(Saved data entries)

--- START ---

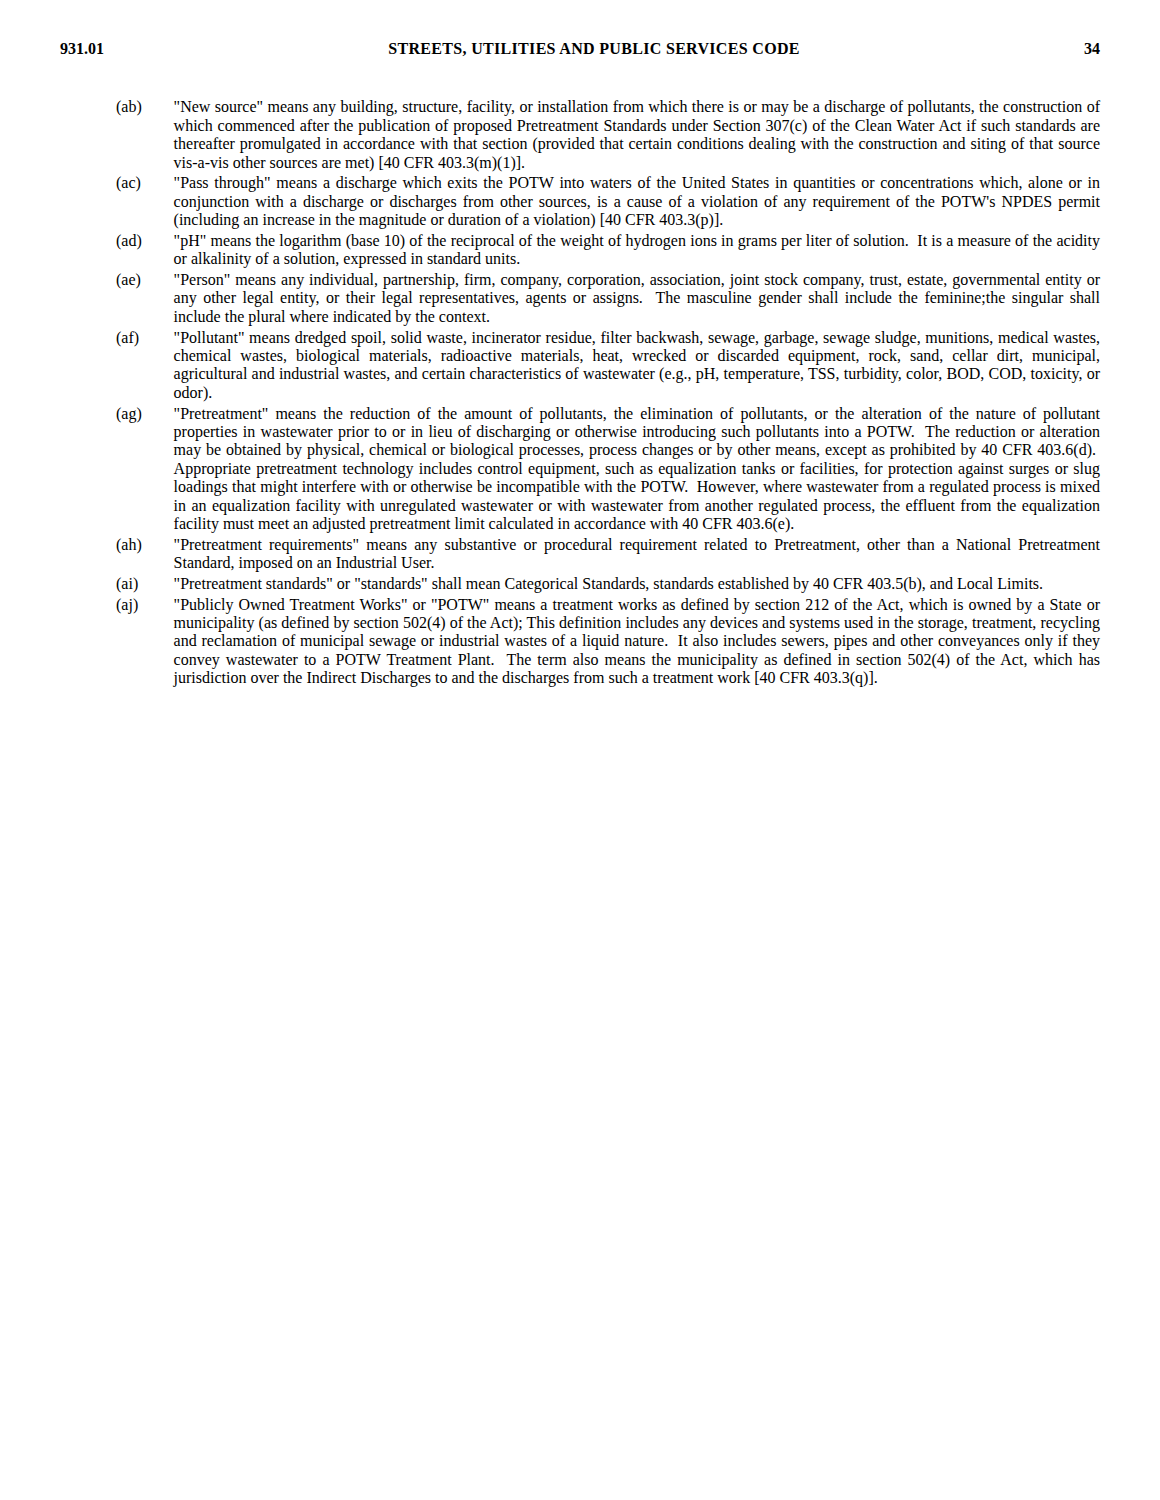931.01 STREETS, UTILITIES AND PUBLIC SERVICES CODE 34
(ab)
"New source" means any building, structure, facility, or installation from which there is or may be a discharge of pollutants, the construction of which commenced after the publication of proposed Pretreatment Standards under Section 307(c) of the Clean Water Act if such standards are thereafter promulgated in accordance with that section (provided that certain conditions dealing with the construction and siting of that source vis-a-vis other sources are met) [40 CFR 403.3(m)(1)].
(ac)
"Pass through" means a discharge which exits the POTW into waters of the United States in quantities or concentrations which, alone or in conjunction with a discharge or discharges from other sources, is a cause of a violation of any requirement of the POTW's NPDES permit (including an increase in the magnitude or duration of a violation) [40 CFR 403.3(p)].
(ad)
"pH" means the logarithm (base 10) of the reciprocal of the weight of hydrogen ions in grams per liter of solution. It is a measure of the acidity or alkalinity of a solution, expressed in standard units.
(ae)
"Person" means any individual, partnership, firm, company, corporation, association, joint stock company, trust, estate, governmental entity or any other legal entity, or their legal representatives, agents or assigns. The masculine gender shall include the feminine;the singular shall include the plural where indicated by the context.
(af)
"Pollutant" means dredged spoil, solid waste, incinerator residue, filter backwash, sewage, garbage, sewage sludge, munitions, medical wastes, chemical wastes, biological materials, radioactive materials, heat, wrecked or discarded equipment, rock, sand, cellar dirt, municipal, agricultural and industrial wastes, and certain characteristics of wastewater (e.g., pH, temperature, TSS, turbidity, color, BOD, COD, toxicity, or odor).
(ag)
"Pretreatment" means the reduction of the amount of pollutants, the elimination of pollutants, or the alteration of the nature of pollutant properties in wastewater prior to or in lieu of discharging or otherwise introducing such pollutants into a POTW. The reduction or alteration may be obtained by physical, chemical or biological processes, process changes or by other means, except as prohibited by 40 CFR 403.6(d). Appropriate pretreatment technology includes control equipment, such as equalization tanks or facilities, for protection against surges or slug loadings that might interfere with or otherwise be incompatible with the POTW. However, where wastewater from a regulated process is mixed in an equalization facility with unregulated wastewater or with wastewater from another regulated process, the effluent from the equalization facility must meet an adjusted pretreatment limit calculated in accordance with 40 CFR 403.6(e).
(ah)
"Pretreatment requirements" means any substantive or procedural requirement related to Pretreatment, other than a National Pretreatment Standard, imposed on an Industrial User.
(ai)
"Pretreatment standards" or "standards" shall mean Categorical Standards, standards established by 40 CFR 403.5(b), and Local Limits.
(aj)
"Publicly Owned Treatment Works" or "POTW" means a treatment works as defined by section 212 of the Act, which is owned by a State or municipality (as defined by section 502(4) of the Act); This definition includes any devices and systems used in the storage, treatment, recycling and reclamation of municipal sewage or industrial wastes of a liquid nature. It also includes sewers, pipes and other conveyances only if they convey wastewater to a POTW Treatment Plant. The term also means the municipality as defined in section 502(4) of the Act, which has jurisdiction over the Indirect Discharges to and the discharges from such a treatment work [40 CFR 403.3(q)].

--- END ---

▶ **Task description**:
With "requirement" as the search string, filter the records and return each line that has it.

▶ **Response area**:
"Pass through" means a discharge which exits the POTW into waters of the United States in quantities or concentrations which, alone or in conjunction with a discharge or discharges from other sources, is a cause of a violation of any requirement of the POTW's NPDES permit (including an increase in the magnitude or duration of a violation) [40 CFR 403.3(p)].
"Pretreatment requirements" means any substantive or procedural requirement related to Pretreatment, other than a National Pretreatment Standard, imposed on an Industrial User.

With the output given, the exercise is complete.